• [Supplied material]
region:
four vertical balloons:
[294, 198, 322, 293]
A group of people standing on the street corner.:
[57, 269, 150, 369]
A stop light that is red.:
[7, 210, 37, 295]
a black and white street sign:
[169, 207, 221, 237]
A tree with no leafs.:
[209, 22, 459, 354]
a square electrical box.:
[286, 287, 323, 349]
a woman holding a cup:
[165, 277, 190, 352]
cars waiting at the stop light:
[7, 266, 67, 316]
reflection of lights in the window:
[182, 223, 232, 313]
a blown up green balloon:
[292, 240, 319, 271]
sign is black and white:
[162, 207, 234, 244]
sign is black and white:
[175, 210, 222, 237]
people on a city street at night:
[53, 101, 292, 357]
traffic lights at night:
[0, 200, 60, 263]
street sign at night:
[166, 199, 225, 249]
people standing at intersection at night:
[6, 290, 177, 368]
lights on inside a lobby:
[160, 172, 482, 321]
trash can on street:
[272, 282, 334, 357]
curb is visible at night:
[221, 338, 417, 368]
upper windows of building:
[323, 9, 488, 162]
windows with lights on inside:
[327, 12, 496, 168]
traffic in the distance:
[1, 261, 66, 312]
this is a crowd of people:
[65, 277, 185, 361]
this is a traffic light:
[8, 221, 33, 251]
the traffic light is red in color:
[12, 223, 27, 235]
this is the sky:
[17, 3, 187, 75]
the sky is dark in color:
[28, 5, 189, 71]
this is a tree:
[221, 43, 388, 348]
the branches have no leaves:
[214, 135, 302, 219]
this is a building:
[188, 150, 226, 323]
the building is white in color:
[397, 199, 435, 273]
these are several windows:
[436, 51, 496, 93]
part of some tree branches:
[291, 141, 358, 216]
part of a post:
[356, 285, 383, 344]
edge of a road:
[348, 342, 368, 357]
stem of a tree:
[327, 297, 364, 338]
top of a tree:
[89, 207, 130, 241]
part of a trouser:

• [Challenge]
Can you put all of the rows above into a numbered list, skipping any blank lines?

• [Solved exercise]
1. region:
2. four vertical balloons:
3. [294, 198, 322, 293]
4. A group of people standing on the street corner.:
5. [57, 269, 150, 369]
6. A stop light that is red.:
7. [7, 210, 37, 295]
8. a black and white street sign:
9. [169, 207, 221, 237]
10. A tree with no leafs.:
11. [209, 22, 459, 354]
12. a square electrical box.:
13. [286, 287, 323, 349]
14. a woman holding a cup:
15. [165, 277, 190, 352]
16. cars waiting at the stop light:
17. [7, 266, 67, 316]
18. reflection of lights in the window:
19. [182, 223, 232, 313]
20. a blown up green balloon:
21. [292, 240, 319, 271]
22. sign is black and white:
23. [162, 207, 234, 244]
24. sign is black and white:
25. [175, 210, 222, 237]
26. people on a city street at night:
27. [53, 101, 292, 357]
28. traffic lights at night:
29. [0, 200, 60, 263]
30. street sign at night:
31. [166, 199, 225, 249]
32. people standing at intersection at night:
33. [6, 290, 177, 368]
34. lights on inside a lobby:
35. [160, 172, 482, 321]
36. trash can on street:
37. [272, 282, 334, 357]
38. curb is visible at night:
39. [221, 338, 417, 368]
40. upper windows of building:
41. [323, 9, 488, 162]
42. windows with lights on inside:
43. [327, 12, 496, 168]
44. traffic in the distance:
45. [1, 261, 66, 312]
46. this is a crowd of people:
47. [65, 277, 185, 361]
48. this is a traffic light:
49. [8, 221, 33, 251]
50. the traffic light is red in color:
51. [12, 223, 27, 235]
52. this is the sky:
53. [17, 3, 187, 75]
54. the sky is dark in color:
55. [28, 5, 189, 71]
56. this is a tree:
57. [221, 43, 388, 348]
58. the branches have no leaves:
59. [214, 135, 302, 219]
60. this is a building:
61. [188, 150, 226, 323]
62. the building is white in color:
63. [397, 199, 435, 273]
64. these are several windows:
65. [436, 51, 496, 93]
66. part of some tree branches:
67. [291, 141, 358, 216]
68. part of a post:
69. [356, 285, 383, 344]
70. edge of a road:
71. [348, 342, 368, 357]
72. stem of a tree:
73. [327, 297, 364, 338]
74. top of a tree:
75. [89, 207, 130, 241]
76. part of a trouser:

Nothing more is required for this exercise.